This meal could cause some serious addictions! LOL. But in all seriousness it is quite delicious and I thought I would share it with you. Before I do, though, I must add that I am Italian. Born and raised. My grandfather was from the old country and came over in the early 1900s. He taught my very Italian grandmother how to cook and she in turn taught me as much as a young girl could handle. That said, I have gone through several different styles of marinara sauce from her as well as with my own spin and think I have finally mastered a sauce that is not only delicious but easy to make in just a few minutes time.
1/2 cup extra virgin olive oil2 small onions, finely chopped
2 garlic cloves, finely chopped
2 stalks celery, finely chopped
2 carrots, peeled and finely chopped
1/2 teaspoon salt
1/2 teaspoon freshly ground black pepper
2 (32-ounce) cans whole peeled tomatoes
1 lb peeled and deveined shrimp (optional)
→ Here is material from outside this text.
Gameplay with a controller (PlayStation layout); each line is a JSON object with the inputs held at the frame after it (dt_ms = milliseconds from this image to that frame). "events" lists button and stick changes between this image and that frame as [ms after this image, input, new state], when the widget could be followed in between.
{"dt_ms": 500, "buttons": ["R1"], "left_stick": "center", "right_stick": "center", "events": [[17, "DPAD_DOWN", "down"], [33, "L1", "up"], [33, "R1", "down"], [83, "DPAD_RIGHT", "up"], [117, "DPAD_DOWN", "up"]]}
In a large casserole pot, heat the oil over a medium-high flame. Add the onions and garlic and saute until the onions are translucent, about 10 minutes. Add the celery, carrots, and 1/2 teaspoon of each salt and pepper. Saute until all the vegetables are soft, about 10 minutes. After the vegetables are cooked through add chicken broth over medium and stir until the broth reduces to half. In the meantime squish the tomatoes and juice in a bowl with your fingers until the tomatoes are all broken up and in very tiny pieces (I don't use a blender as I like the texture of the tomato bits). Add the tomatoes and juice, and simmer uncovered over low heat until the sauce thickens. While the sauce is cooking, heat a skillet with a few drizzles of olive oil. When the skillet gets hot, add the shrimp and saute them until pink. When the sauce is done, season with more salt and pepper, to taste. Add the basil and shrimp.